The liver is usually the first cog to break. Fatty deposits convene and then Cirrhosis kicks-in, subjecting the sufferer to hair loss, fatigue, jaundice, condensing testes and expanding man-breasts, loss of appetite, itching and fits of coughing up or vomiting of blood – to name only a few of the symptoms. The stomach is equally ferocious in its backlash; gastritis is a common ailment among alcoholics and usually reveals itself in the form of indigestion, abdominal pain, stomach bleeding, fever, fatigue and blood drenched vomiting. And then there is the high blood pressure which cranks up the chances of suffering a stroke. Add this to the increased risk of cancer of the gullet, throat and larynx and we have got ourselves a vicious gang of afflictions and Representatives of Doom from the Ministry of Booze.

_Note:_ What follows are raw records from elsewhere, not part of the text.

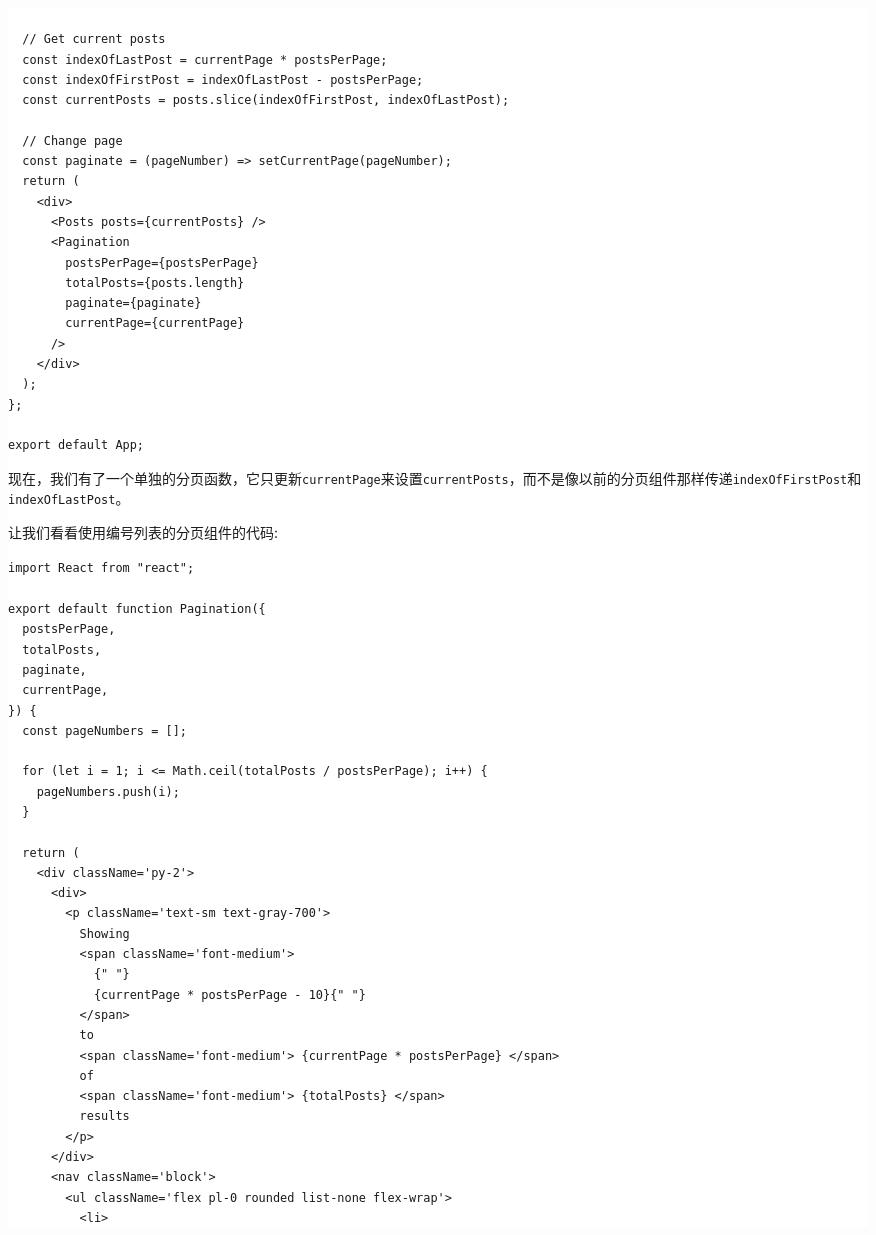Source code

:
 ```

  // Get current posts
  const indexOfLastPost = currentPage * postsPerPage;
  const indexOfFirstPost = indexOfLastPost - postsPerPage;
  const currentPosts = posts.slice(indexOfFirstPost, indexOfLastPost);

  // Change page
  const paginate = (pageNumber) => setCurrentPage(pageNumber);
  return (
    <div>
      <Posts posts={currentPosts} />
      <Pagination
        postsPerPage={postsPerPage}
        totalPosts={posts.length}
        paginate={paginate}
        currentPage={currentPage}
      />
    </div>
  );
};

export default App;

```

现在，我们有了一个单独的分页函数，它只更新`currentPage`来设置`currentPosts`，而不是像以前的分页组件那样传递`indexOfFirstPost`和`indexOfLastPost`。

让我们看看使用编号列表的分页组件的代码:

```
import React from "react";

export default function Pagination({
  postsPerPage,
  totalPosts,
  paginate,
  currentPage,
}) {
  const pageNumbers = [];

  for (let i = 1; i <= Math.ceil(totalPosts / postsPerPage); i++) {
    pageNumbers.push(i);
  }

  return (
    <div className='py-2'>
      <div>
        <p className='text-sm text-gray-700'>
          Showing
          <span className='font-medium'>
            {" "}
            {currentPage * postsPerPage - 10}{" "}
          </span>
          to
          <span className='font-medium'> {currentPage * postsPerPage} </span>
          of
          <span className='font-medium'> {totalPosts} </span>
          results
        </p>
      </div>
      <nav className='block'>
        <ul className='flex pl-0 rounded list-none flex-wrap'>
          <li>
```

The brain is equally vulnerable. Alcohol causes it to shrink, thus slowing functional capacities and extending the exposure to mental illnesses such as dementia, anxiety and depression. Many alcoholics drink to erase the symptoms of anxiety and depression but similar to drinking to ease a hangover, the problem is exacerbated and the cycle continues. A third of all patients with mental health problems suffer from alcohol dependency also. It may be a chicken and an egg statistic – did the mental health or the alcohol problems come first? - But the link is there nonetheless.
There is plenty more alcohol induced nastiness– sexual and reproductive problems, ulcers, pancreatitis, to list a few others - but the point is clear. When we drink too much, too frequently for our body to handle, it begins to shut the party down.